* _Records supplied_:

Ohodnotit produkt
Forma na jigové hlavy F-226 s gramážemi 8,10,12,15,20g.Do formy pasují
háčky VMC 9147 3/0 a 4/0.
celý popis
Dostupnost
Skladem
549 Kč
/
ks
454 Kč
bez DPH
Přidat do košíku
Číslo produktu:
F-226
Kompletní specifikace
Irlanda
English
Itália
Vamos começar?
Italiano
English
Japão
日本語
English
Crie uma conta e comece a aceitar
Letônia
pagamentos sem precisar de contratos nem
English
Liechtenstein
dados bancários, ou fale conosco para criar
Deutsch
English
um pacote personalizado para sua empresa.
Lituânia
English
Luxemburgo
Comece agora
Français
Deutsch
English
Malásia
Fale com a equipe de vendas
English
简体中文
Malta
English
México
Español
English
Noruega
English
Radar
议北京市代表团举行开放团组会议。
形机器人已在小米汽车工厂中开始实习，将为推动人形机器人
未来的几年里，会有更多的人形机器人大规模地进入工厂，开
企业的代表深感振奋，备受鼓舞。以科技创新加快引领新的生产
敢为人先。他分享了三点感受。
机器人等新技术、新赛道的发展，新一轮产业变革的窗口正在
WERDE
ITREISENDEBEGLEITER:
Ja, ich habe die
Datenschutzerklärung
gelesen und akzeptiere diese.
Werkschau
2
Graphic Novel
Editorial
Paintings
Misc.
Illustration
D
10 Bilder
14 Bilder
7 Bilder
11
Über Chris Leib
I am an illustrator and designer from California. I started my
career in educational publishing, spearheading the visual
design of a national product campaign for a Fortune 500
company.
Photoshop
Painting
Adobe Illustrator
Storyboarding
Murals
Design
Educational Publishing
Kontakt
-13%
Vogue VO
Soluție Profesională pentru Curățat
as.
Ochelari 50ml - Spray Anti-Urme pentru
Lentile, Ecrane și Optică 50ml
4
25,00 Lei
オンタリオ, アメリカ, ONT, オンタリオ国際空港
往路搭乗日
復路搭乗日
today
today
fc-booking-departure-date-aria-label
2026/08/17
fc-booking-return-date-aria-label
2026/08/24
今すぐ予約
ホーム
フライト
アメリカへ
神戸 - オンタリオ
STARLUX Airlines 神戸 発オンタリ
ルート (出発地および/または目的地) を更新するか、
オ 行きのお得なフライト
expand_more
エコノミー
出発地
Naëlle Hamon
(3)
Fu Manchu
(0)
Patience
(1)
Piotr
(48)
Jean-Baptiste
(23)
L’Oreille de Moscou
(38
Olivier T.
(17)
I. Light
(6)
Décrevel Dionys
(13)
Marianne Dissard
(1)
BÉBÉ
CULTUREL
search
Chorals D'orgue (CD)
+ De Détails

* _Instruction_:
Please return exactly the lines from the opening line of the data above through the line with "Über Chris Leib", both included and nothing else.

* _Output of the task_:
Ohodnotit produkt
Forma na jigové hlavy F-226 s gramážemi 8,10,12,15,20g.Do formy pasují
háčky VMC 9147 3/0 a 4/0.
celý popis
Dostupnost
Skladem
549 Kč
/
ks
454 Kč
bez DPH
Přidat do košíku
Číslo produktu:
F-226
Kompletní specifikace
Irlanda
English
Itália
Vamos começar?
Italiano
English
Japão
日本語
English
Crie uma conta e comece a aceitar
Letônia
pagamentos sem precisar de contratos nem
English
Liechtenstein
dados bancários, ou fale conosco para criar
Deutsch
English
um pacote personalizado para sua empresa.
Lituânia
English
Luxemburgo
Comece agora
Français
Deutsch
English
Malásia
Fale com a equipe de vendas
English
简体中文
Malta
English
México
Español
English
Noruega
English
Radar
议北京市代表团举行开放团组会议。
形机器人已在小米汽车工厂中开始实习，将为推动人形机器人
未来的几年里，会有更多的人形机器人大规模地进入工厂，开
企业的代表深感振奋，备受鼓舞。以科技创新加快引领新的生产
敢为人先。他分享了三点感受。
机器人等新技术、新赛道的发展，新一轮产业变革的窗口正在
WERDE
ITREISENDEBEGLEITER:
Ja, ich habe die
Datenschutzerklärung
gelesen und akzeptiere diese.
Werkschau
2
Graphic Novel
Editorial
Paintings
Misc.
Illustration
D
10 Bilder
14 Bilder
7 Bilder
11
Über Chris Leib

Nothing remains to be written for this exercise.